[WORKING DATA start]

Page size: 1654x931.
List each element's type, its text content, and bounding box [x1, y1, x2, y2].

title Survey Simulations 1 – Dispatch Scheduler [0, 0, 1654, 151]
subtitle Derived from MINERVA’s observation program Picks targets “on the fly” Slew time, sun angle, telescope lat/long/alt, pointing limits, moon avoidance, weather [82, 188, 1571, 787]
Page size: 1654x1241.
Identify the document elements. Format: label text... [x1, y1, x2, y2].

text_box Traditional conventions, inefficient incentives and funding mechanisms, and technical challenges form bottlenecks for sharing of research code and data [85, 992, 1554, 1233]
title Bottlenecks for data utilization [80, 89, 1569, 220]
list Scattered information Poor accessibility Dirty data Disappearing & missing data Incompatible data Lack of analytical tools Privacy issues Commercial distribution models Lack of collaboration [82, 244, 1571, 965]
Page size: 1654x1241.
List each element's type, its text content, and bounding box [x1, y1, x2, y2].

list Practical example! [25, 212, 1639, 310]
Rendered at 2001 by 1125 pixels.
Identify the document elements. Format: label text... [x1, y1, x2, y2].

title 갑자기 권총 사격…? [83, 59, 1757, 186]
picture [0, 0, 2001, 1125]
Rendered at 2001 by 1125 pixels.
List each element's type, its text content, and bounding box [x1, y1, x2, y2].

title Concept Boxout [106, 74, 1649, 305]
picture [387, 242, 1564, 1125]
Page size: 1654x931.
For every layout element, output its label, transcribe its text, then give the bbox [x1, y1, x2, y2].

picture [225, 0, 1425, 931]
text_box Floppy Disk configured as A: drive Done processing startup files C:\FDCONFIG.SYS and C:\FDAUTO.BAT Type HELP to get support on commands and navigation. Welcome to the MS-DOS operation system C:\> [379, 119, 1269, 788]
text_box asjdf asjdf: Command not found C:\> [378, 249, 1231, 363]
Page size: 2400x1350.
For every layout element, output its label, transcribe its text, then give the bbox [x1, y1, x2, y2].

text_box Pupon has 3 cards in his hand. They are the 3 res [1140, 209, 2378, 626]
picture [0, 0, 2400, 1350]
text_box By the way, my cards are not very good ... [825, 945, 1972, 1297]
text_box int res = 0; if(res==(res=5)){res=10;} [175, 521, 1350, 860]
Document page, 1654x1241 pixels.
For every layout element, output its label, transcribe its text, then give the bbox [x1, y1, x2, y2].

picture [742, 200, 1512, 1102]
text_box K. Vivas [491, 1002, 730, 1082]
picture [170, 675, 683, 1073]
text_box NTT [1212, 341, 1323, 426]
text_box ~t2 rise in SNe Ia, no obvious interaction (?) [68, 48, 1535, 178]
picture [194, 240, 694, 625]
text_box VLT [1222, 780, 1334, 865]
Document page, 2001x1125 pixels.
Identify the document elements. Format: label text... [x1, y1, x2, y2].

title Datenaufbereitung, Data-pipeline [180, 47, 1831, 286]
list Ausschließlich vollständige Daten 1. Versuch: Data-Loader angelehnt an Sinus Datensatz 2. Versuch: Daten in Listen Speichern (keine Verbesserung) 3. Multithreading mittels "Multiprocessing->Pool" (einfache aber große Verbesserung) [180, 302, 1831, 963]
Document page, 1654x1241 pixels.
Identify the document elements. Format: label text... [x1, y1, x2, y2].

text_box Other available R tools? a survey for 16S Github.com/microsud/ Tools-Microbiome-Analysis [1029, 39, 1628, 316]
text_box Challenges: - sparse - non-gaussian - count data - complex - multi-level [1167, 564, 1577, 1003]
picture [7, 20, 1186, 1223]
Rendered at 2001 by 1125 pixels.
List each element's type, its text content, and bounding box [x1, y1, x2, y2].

[WORKING DATA end]

### PROBLEM DESCRIPTION:
Could you reproduce the records above with every "bounding box" switched to "box coordinates" and nothing else altered?

### OUTPUT:
Page size: 1654x931.
List each element's type, its text content, and box coordinates [x1, y1, x2, y2].

title Survey Simulations 1 – Dispatch Scheduler [0, 0, 1654, 151]
subtitle Derived from MINERVA’s observation program Picks targets “on the fly” Slew time, sun angle, telescope lat/long/alt, pointing limits, moon avoidance, weather [82, 188, 1571, 787]
Page size: 1654x1241.
Identify the document elements. Format: label text... [x1, y1, x2, y2].

text_box Traditional conventions, inefficient incentives and funding mechanisms, and technical challenges form bottlenecks for sharing of research code and data [85, 992, 1554, 1233]
title Bottlenecks for data utilization [80, 89, 1569, 220]
list Scattered information Poor accessibility Dirty data Disappearing & missing data Incompatible data Lack of analytical tools Privacy issues Commercial distribution models Lack of collaboration [82, 244, 1571, 965]
Page size: 1654x1241.
List each element's type, its text content, and box coordinates [x1, y1, x2, y2].

list Practical example! [25, 212, 1639, 310]
Rendered at 2001 by 1125 pixels.
Identify the document elements. Format: label text... [x1, y1, x2, y2].

title 갑자기 권총 사격…? [83, 59, 1757, 186]
picture [0, 0, 2001, 1125]
Rendered at 2001 by 1125 pixels.
List each element's type, its text content, and box coordinates [x1, y1, x2, y2].

title Concept Boxout [106, 74, 1649, 305]
picture [387, 242, 1564, 1125]
Page size: 1654x931.
For every layout element, output its label, transcribe its text, then give the bbox [x1, y1, x2, y2].

picture [225, 0, 1425, 931]
text_box Floppy Disk configured as A: drive Done processing startup files C:\FDCONFIG.SYS and C:\FDAUTO.BAT Type HELP to get support on commands and navigation. Welcome to the MS-DOS operation system C:\> [379, 119, 1269, 788]
text_box asjdf asjdf: Command not found C:\> [378, 249, 1231, 363]
Page size: 2400x1350.
For every layout element, output its label, transcribe its text, then give the bbox [x1, y1, x2, y2].

text_box Pupon has 3 cards in his hand. They are the 3 res [1140, 209, 2378, 626]
picture [0, 0, 2400, 1350]
text_box By the way, my cards are not very good ... [825, 945, 1972, 1297]
text_box int res = 0; if(res==(res=5)){res=10;} [175, 521, 1350, 860]
Document page, 1654x1241 pixels.
For every layout element, output its label, transcribe its text, then give the bbox [x1, y1, x2, y2].

picture [742, 200, 1512, 1102]
text_box K. Vivas [491, 1002, 730, 1082]
picture [170, 675, 683, 1073]
text_box NTT [1212, 341, 1323, 426]
text_box ~t2 rise in SNe Ia, no obvious interaction (?) [68, 48, 1535, 178]
picture [194, 240, 694, 625]
text_box VLT [1222, 780, 1334, 865]
Document page, 2001x1125 pixels.
Identify the document elements. Format: label text... [x1, y1, x2, y2].

title Datenaufbereitung, Data-pipeline [180, 47, 1831, 286]
list Ausschließlich vollständige Daten 1. Versuch: Data-Loader angelehnt an Sinus Datensatz 2. Versuch: Daten in Listen Speichern (keine Verbesserung) 3. Multithreading mittels "Multiprocessing->Pool" (einfache aber große Verbesserung) [180, 302, 1831, 963]
Document page, 1654x1241 pixels.
Identify the document elements. Format: label text... [x1, y1, x2, y2].

text_box Other available R tools? a survey for 16S Github.com/microsud/ Tools-Microbiome-Analysis [1029, 39, 1628, 316]
text_box Challenges: - sparse - non-gaussian - count data - complex - multi-level [1167, 564, 1577, 1003]
picture [7, 20, 1186, 1223]
Rendered at 2001 by 1125 pixels.
List each element's type, its text content, and box coordinates [x1, y1, x2, y2].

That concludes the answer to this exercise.